• [TASK OBJECTIVE] All the lines below should appear again unchanged, though their pictures should not.

• [SUPPLIED INFORMATION]
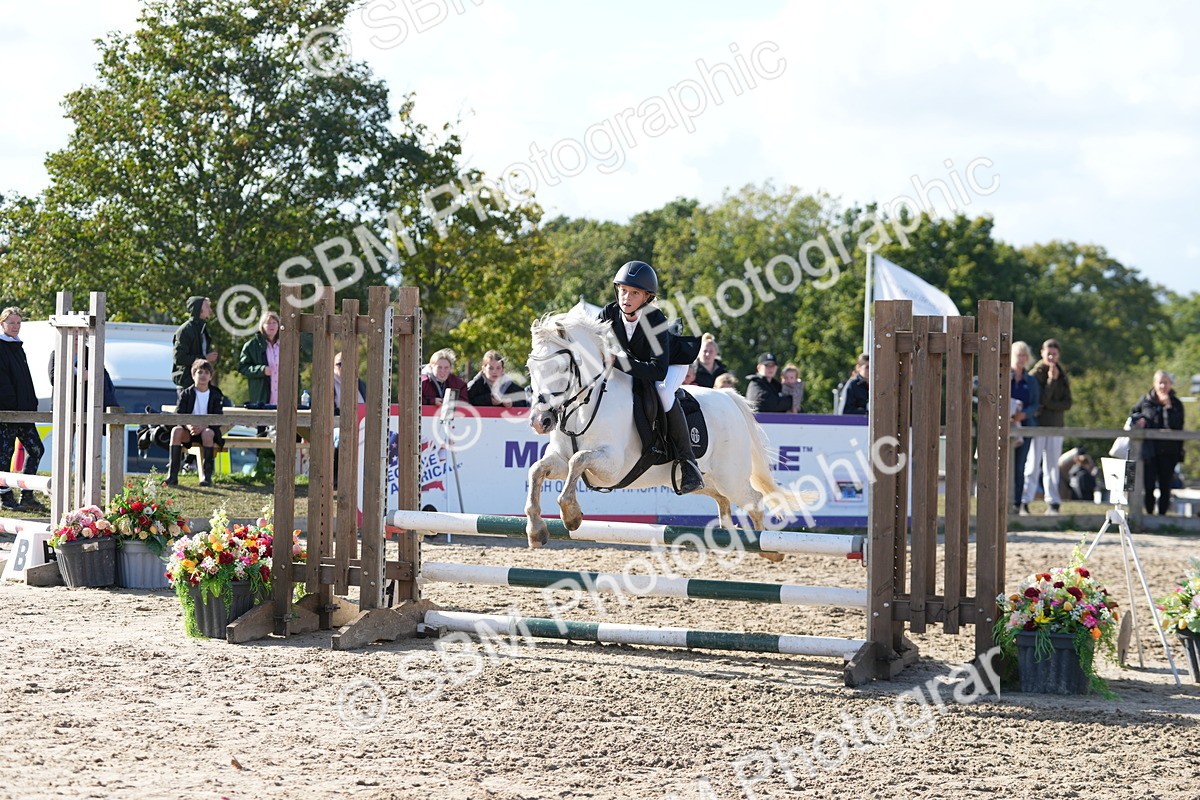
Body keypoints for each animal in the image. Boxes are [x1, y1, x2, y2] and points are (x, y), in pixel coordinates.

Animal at [523, 310, 807, 550]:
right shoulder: (560, 459)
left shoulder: (612, 466)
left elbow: (578, 460)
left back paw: (769, 551)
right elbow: (538, 469)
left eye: (561, 369)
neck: (584, 406)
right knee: (721, 499)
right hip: (704, 479)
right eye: (530, 368)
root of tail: (729, 398)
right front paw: (536, 530)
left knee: (754, 500)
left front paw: (571, 515)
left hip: (731, 477)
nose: (540, 421)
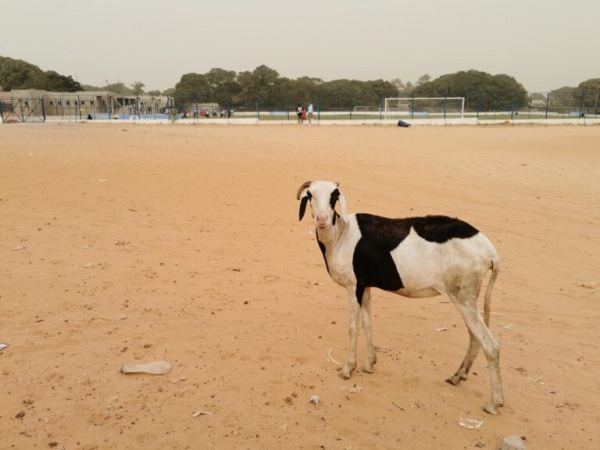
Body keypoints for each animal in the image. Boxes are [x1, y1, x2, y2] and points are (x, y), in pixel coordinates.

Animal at [298, 180, 504, 414]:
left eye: (333, 196)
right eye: (310, 195)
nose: (322, 219)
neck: (340, 236)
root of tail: (490, 252)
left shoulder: (353, 286)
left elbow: (353, 326)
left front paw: (348, 369)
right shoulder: (366, 286)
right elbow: (368, 322)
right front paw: (370, 364)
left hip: (463, 296)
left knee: (490, 345)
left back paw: (494, 403)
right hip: (467, 297)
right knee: (475, 338)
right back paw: (458, 376)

• [SOLVED EXERCISE]
Body keypoints for each animal in the image. Boxes are [x1, y1, x2, y2] and points are (x, y), in pixel coordinates.

Animal at [523, 310, 807, 550]:
right shoulder: (560, 459)
left shoulder: (612, 466)
left elbow: (578, 460)
left back paw: (769, 551)
right elbow: (538, 469)
left eye: (561, 369)
neck: (584, 406)
right knee: (721, 499)
right hip: (704, 479)
right eye: (530, 368)
root of tail: (729, 398)
right front paw: (536, 530)
left knee: (754, 500)
left front paw: (571, 515)
left hip: (731, 477)
nose: (540, 421)
Body keypoints for each animal in the image. Boxes are [x1, y1, x2, y2] and points are (x, y), in pixel coordinates.

Animal at [298, 180, 504, 414]:
left eye: (333, 196)
right eye: (310, 195)
nose: (322, 219)
neck: (340, 236)
root of tail: (490, 252)
left shoulder: (353, 286)
left elbow: (353, 326)
left front paw: (348, 369)
right shoulder: (366, 286)
right elbow: (368, 322)
right front paw: (370, 364)
left hip: (463, 296)
left knee: (490, 345)
left back paw: (494, 403)
right hip: (467, 297)
right knee: (475, 338)
right back paw: (458, 376)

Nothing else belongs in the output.